***** Data *****

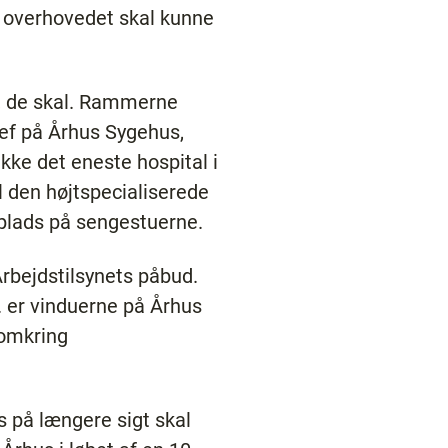
e overhovedet skal kunne
, de skal. Rammerne
hef på Århus Sygehus,
kke det eneste hospital i
l den højtspecialiserede
 plads på sengestuerne.
Arbejdstilsynets påbud.
s. er vinduerne på Århus
 omkring
us på længere sigt skal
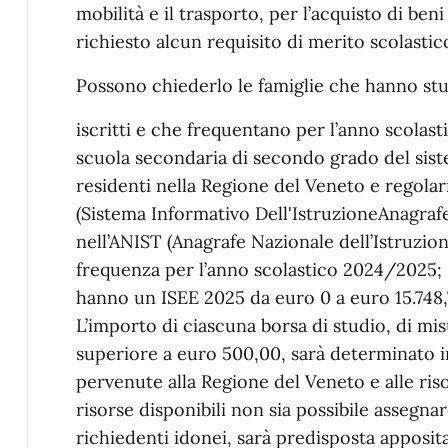
mobilità e il trasporto, per l’acquisto di beni
richiesto alcun requisito di merito scolastic
Possono chiederlo le famiglie che hanno stu
iscritti e che frequentano per l’anno scolast
scuola secondaria di secondo grado del sist
residenti nella Regione del Veneto e regola
(Sistema Informativo Dell'IstruzioneAnagraf
nell’ANIST (Anagrafe Nazionale dell’Istruzione)
frequenza per l’anno scolastico 2024/2025;
hanno un ISEE 2025 da euro 0 a euro 15.748,
L’importo di ciascuna borsa di studio, di mi
superiore a euro 500,00, sarà determinato 
pervenute alla Regione del Veneto e alle ris
risorse disponibili non sia possibile assegnare
richiedenti idonei, sarà predisposta apposit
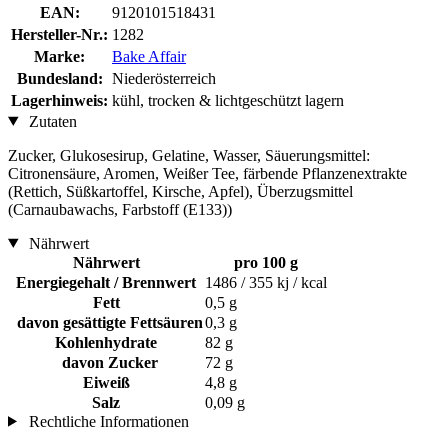
EAN:
9120101518431
Hersteller-Nr.:
1282
Marke:
Bake Affair
Bundesland:
Niederösterreich
Lagerhinweis:
kühl, trocken & lichtgeschützt lagern
Zutaten
Zucker, Glukosesirup, Gelatine, Wasser, Säuerungsmittel:
Citronensäure, Aromen, Weißer Tee, färbende Pflanzenextrakte
(Rettich, Süßkartoffel, Kirsche, Apfel), Überzugsmittel
(Carnaubawachs, Farbstoff (E133))
Nährwert
Nährwert
pro 100 g
Energiegehalt / Brennwert
1486 / 355 kj / kcal
Fett
0,5 g
davon gesättigte Fettsäuren
0,3 g
Kohlenhydrate
82 g
davon Zucker
72 g
Eiweiß
4,8 g
Salz
0,09 g
Rechtliche Informationen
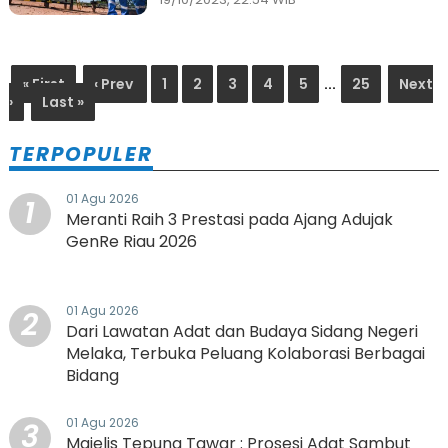
Penghematan Bisnis
Melalui Proses
Pengadaan Barang dan
« First
‹ Prev
1
2
3
4
5
...
25
Next
Jasa
›
Last »
TERPOPULER
01 Agu 2026
1
Meranti Raih 3 Prestasi pada Ajang Adujak
GenRe Riau 2026
01 Agu 2026
2
Dari Lawatan Adat dan Budaya Sidang Negeri
Melaka, Terbuka Peluang Kolaborasi Berbagai
Bidang
01 Agu 2026
3
Majelis Tepung Tawar : Prosesi Adat Sambut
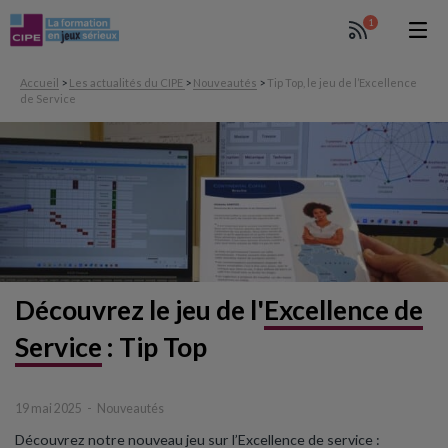
1
Accueil
>
Les actualités du CIPE
>
Nouveautés
>
Tip Top, le jeu de l’Excellence
de Service
Découvrez le jeu de l'
Excellence de
Service
:
Tip Top
19 mai 2025
Nouveautés
Découvrez notre nouveau jeu sur l’Excellence de service :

*****

> Work to be completed
Pick out every line of the items above that contains the string "Excellence", treating uppercase and lowercase letters as different.

> Response area
Tip Top, le jeu de l’Excellence
Excellence de
Découvrez notre nouveau jeu sur l’Excellence de service :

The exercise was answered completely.